Despite the promising findings, several limitations exist in this investigation, one of the main ones being the small sample size, which could restrict the broader applicability of the findings, and the case-control design, while allowing for the identification of associations, it does not establish causality. Finally, to confirm the validity of these biomarkers and explore their potential therapeutic applications, more extensive, multi-centre cohorts and longitudinal follow-up are needed in future research.
Conclusions
Elevated serum concentrations of anti-α-enolase and IL-18 are significantly linked to active LN and demonstrate remarkable diagnostic accuracy in differentiating between active and inactive disease. Their significant correlations with scores of disease activity, renal function and complement levels highlight their potential as reliable biomarkers for detecting and monitoring renal disease activity in SLE.
Footnotes
Authors’ Contributions
There was equal participation from each author. The final manuscript was read and approved by all the authors.

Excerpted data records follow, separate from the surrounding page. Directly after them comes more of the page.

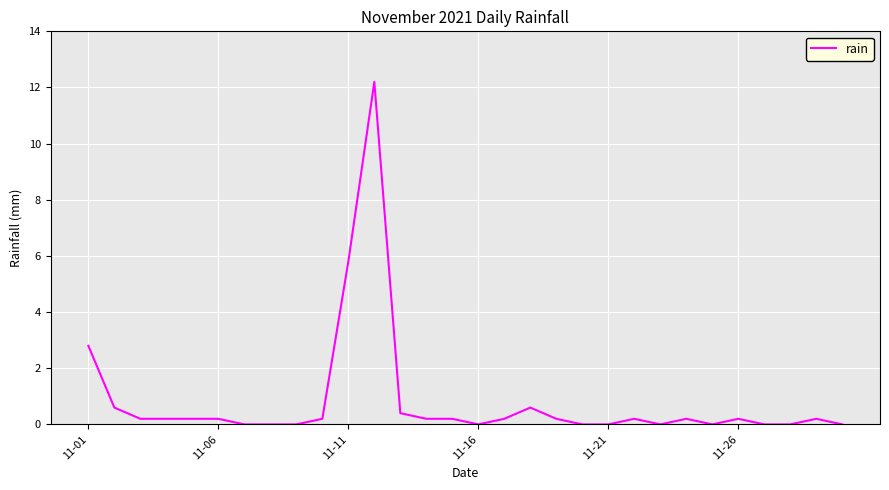

What is the greatest value displayed?

12.2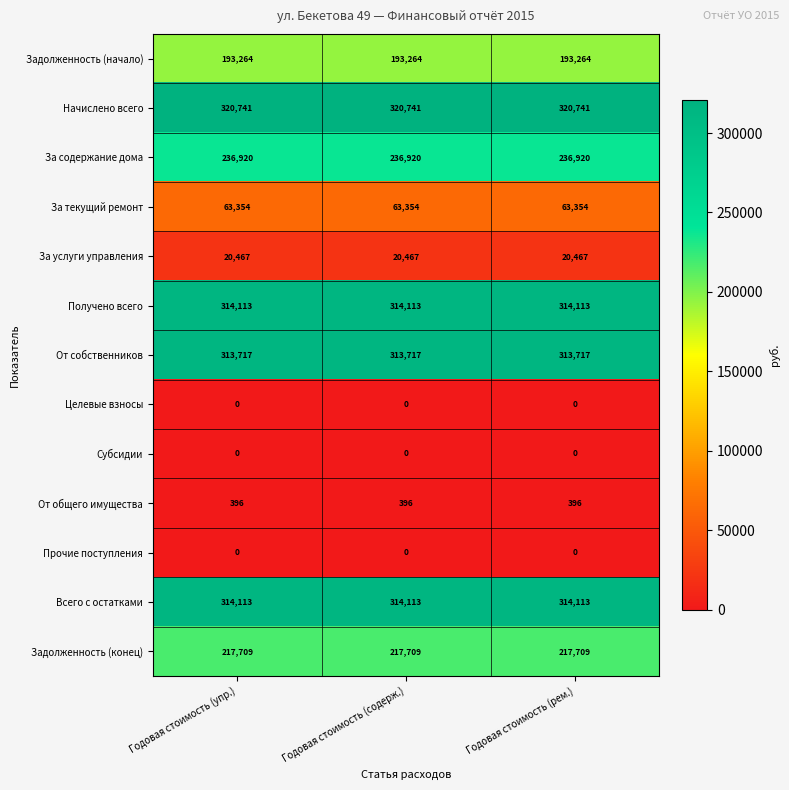

What is the minimum value for От собственников?

313717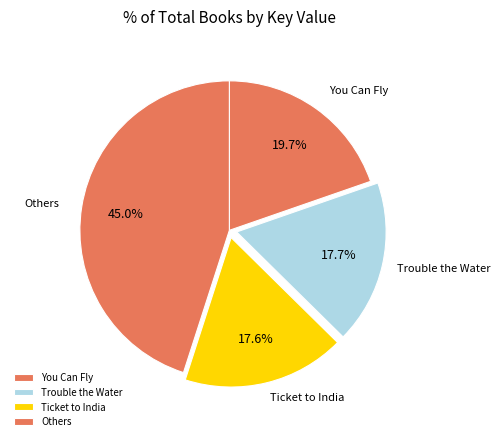

What is the largest slice in the pie chart?

Others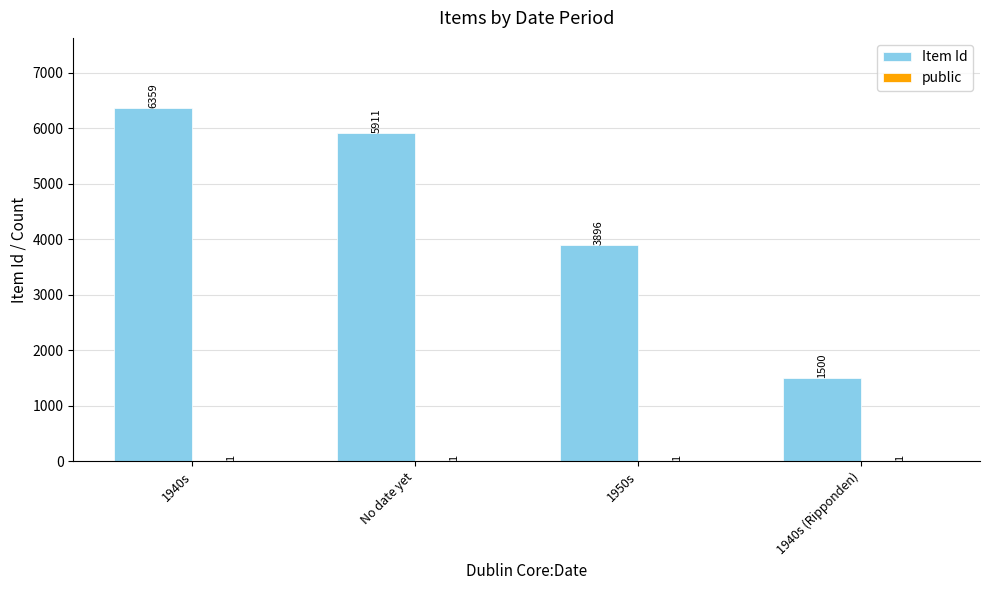

The Item Id series shows 10610 at No date yet. True or false?

False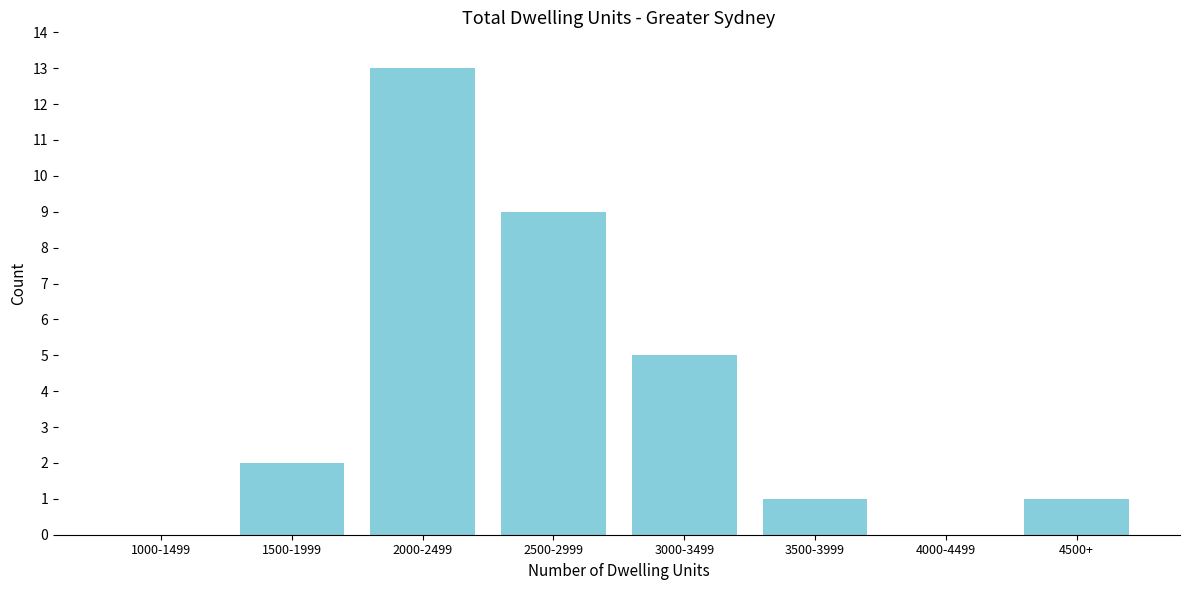

Reading left to right, what are all the values shown in this chart?

1000-1499=0	1500-1999=2	2000-2499=13	2500-2999=9	3000-3499=5	3500-3999=1	4000-4499=0	4500+=1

Availability of Data and Materials
The corresponding author can provide the datasets utilised and/or analysed for this study upon request.
Consent for Publication
N/A
Declaration of Conflicting Interests
The authors declared no potential conflicts of interest with respect to the research, authorship and/or publication of this article.
Ethics Approval
The Ethical Review Board of the Faculty of Medicine at Ain Shams University granted ethical approval for the study protocol, with the specific ethical clearance reference number FMASUR10/2023. All procedures for data collection were treated according to the Helsinki Declaration of Biomedical Ethics. All analyses were performed on de-identified and anonymised data.
Funding
The authors received no financial support for the research, authorship and/or publication of this article.
Informed Consent
Every participant signed a written informed consent form.